A shortage of pentanes-plus (C5+) along the Gulf Coast resulted in a Mont Belvieu price spike the final week of March due to increased demand from refiners ramping up summer-grade gasoline blending. Pentanes-plus prices also rose at Conway while butane prices rose at both hubs.
Mont Belvieu C5+ rose 23% to $1.38 per gallon (gal) its highest price since it was $1.41/gal the week of Nov. 26. This surge was largely responsible for the 11% gain in the theoretical NGL barrel (bbl) at the hub. The Conway price improved 7% to $1.15/gal, its highest price in a month.
While the NGL with the closest relationship to crude oil surged in value, West Texas Intermediate (WTI) crude continued to hover around $50/bbl, giving a clear indication that the movement on C5+ was market-based and not related to other markets.

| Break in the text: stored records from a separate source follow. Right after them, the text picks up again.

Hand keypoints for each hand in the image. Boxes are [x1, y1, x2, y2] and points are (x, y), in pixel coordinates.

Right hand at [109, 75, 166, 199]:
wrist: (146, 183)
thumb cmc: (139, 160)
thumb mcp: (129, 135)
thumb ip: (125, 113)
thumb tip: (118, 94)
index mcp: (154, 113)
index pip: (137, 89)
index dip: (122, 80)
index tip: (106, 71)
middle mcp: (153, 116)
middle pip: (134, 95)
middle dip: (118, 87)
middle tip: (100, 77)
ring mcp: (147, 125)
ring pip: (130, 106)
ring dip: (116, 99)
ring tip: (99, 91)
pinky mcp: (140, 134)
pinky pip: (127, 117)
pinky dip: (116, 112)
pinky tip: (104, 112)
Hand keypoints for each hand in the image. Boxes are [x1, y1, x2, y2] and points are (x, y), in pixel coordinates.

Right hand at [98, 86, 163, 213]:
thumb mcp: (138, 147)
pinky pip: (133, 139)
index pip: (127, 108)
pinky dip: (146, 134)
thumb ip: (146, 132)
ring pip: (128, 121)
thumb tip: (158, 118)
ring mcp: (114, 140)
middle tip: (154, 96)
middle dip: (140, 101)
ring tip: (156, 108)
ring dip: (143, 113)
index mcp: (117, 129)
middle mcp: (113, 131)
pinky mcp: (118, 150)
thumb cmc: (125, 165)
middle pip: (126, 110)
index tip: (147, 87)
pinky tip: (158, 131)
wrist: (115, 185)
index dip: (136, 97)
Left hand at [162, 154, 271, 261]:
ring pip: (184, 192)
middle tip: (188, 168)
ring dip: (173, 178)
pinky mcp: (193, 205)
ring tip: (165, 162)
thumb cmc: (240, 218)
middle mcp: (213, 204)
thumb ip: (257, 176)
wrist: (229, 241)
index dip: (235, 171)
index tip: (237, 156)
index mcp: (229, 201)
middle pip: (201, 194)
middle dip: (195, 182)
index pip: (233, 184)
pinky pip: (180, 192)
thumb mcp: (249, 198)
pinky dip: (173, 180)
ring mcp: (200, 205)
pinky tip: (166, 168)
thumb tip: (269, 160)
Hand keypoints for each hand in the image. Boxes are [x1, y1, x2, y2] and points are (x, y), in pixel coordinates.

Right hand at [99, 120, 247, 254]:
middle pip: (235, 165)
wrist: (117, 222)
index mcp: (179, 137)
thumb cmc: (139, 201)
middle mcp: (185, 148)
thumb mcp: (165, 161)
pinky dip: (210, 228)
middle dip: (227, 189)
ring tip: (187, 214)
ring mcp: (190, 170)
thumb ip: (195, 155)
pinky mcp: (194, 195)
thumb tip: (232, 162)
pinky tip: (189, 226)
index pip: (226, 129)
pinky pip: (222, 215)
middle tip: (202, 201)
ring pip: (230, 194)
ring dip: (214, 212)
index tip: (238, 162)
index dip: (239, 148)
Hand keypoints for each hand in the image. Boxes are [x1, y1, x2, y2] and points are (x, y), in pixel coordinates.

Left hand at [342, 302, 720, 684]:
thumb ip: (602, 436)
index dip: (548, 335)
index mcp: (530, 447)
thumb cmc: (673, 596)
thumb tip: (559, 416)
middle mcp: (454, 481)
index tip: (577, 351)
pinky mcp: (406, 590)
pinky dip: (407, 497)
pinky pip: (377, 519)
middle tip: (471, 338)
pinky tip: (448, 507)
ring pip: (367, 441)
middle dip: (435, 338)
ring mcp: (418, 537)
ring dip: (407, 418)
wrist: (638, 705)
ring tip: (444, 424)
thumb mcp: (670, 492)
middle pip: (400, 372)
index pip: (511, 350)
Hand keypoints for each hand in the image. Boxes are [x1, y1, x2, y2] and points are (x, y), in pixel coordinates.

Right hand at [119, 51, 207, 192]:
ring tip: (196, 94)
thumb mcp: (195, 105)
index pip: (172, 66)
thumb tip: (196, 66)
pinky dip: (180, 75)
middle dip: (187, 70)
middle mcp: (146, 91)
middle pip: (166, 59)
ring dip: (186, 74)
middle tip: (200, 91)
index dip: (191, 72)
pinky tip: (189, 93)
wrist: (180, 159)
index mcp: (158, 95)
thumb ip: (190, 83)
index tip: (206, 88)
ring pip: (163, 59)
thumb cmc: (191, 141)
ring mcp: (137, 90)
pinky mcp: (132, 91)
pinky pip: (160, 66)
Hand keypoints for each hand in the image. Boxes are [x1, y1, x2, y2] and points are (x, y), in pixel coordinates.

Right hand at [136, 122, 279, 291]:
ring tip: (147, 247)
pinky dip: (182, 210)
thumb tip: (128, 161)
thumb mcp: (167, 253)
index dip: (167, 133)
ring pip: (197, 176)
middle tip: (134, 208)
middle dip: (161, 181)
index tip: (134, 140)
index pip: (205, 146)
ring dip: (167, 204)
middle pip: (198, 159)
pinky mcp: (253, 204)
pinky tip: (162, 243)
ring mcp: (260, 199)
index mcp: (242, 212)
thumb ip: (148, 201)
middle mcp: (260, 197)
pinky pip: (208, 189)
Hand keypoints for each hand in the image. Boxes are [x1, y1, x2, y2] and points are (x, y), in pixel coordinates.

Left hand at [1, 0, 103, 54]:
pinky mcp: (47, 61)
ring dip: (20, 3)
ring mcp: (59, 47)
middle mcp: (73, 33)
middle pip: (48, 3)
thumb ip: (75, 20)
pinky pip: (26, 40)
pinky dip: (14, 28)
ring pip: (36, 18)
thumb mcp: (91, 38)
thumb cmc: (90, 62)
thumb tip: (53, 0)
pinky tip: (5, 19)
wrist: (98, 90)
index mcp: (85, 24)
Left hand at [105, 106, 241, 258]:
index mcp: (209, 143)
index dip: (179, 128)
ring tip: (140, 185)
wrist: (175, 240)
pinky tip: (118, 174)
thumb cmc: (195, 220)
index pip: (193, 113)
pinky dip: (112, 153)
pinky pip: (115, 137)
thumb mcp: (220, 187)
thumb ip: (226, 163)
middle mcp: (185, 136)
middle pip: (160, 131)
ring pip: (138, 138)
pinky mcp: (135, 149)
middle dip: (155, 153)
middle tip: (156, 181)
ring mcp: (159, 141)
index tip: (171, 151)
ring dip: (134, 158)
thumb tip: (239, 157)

Indeed, the gains posted by butane and isobutane at both hubs were much more muted as they hit their highest level in about a month.
Crude prices are entering the weakest part of the year in the second quarter. This downturn is likely to operate as a headwind for heavy NGL prices. Barclays Capital noted in a March 31 research note that there were several factors that supported crude prices in the first quarter, which is a bit scary considering how far prices tumbled in the past six months. These factors include:
- Diesel and fuel oil demand increased this past winter due to colder-than-normal weather and natural gas infrastructure bottlenecks;
- Product margins for crude increased due to refinery strikes, unplanned outages in Latin America and the U.S. West Coast and the enforcement of low sulfur fuel oil use in Emission Control Areas;
- Production disruptions in Libya and Iraq;
- Stockbuilding in China at the end of 2014 and stockholding obligations in Europe; and
- A delayed oil price pass-through to LNG prices.
Despite the impact on crude demand, the market is expected to remain oversupplied by 2 million bbl/d in the second quarter. “New prices [expected] for Brent are unlikely and WTI is not expected to go below $40/bbl. Both prices are anchored by the back of the market and available storage capacity, even if it is floating,” PIRA Energy Group’s Weekly Oil Market Recap for the week ending March 29 said. “The magic is working to tighten oil markets but it takes time. Gasoline season looks healthy but new refinery capacity will pressure distillate. Political uncertainties are on the rise with the Nigerian elections, Saudi Arabia’s direct military involvement in Yemen and turmoil in Libya, among other things.”
Light NGL prices were a mixed bag as propane prices went up but ethane prices retreated very slightly. Interestingly, this occurred despite propane inventories increasing and was more likely due to prices having hit their floor the previous week. The Mont Belvieu propane prices rose 7% to 54 cents/gal, its highest price in a month, while the Conway price increased 4% to 49 cents/gal, its highest price in three weeks.
Frac spread margins were largely unchanged as gas prices fell with the advent of the spring shoulder season. The most profitable NGL to make at both hubs was C5+ at 79 cents/gal at Conway and 83 cents/gal at Mont Belvieu. This was followed, in order, by isobutane at 39 cents/gal at Conway and 35 cents/gal at Mont Belvieu; butane at 31 cents/gal at Conway and 32 cents/gal at Mont Belvieu; propane at 24 cents/gal at Conway and 27 cents/gal at Mont Belvieu; and ethane at 2 cents/gal at Conway and 1 cent/gal at Mont Belvieu.
There was a bit of a surprise as natural gas storage levels declined the week of March 27 with the U.S. Energy Information Administration reporting that storage declined by 18 billion cubic feet (Bcf) to 1.461 trillion cubic feet (Tcf) from 1.479 Tcf the previous week. This was 75% greater than the 833 Bcf posted last year at the same time and 12% lower than the five-year average of 1.651 Tcf.
Storage injections should return this coming week as heating demand will be very limited due to normal to warmer-than-normal temperatures expected around the country. This may result in limited cooling demand, but likely not enough to result in another withdrawal.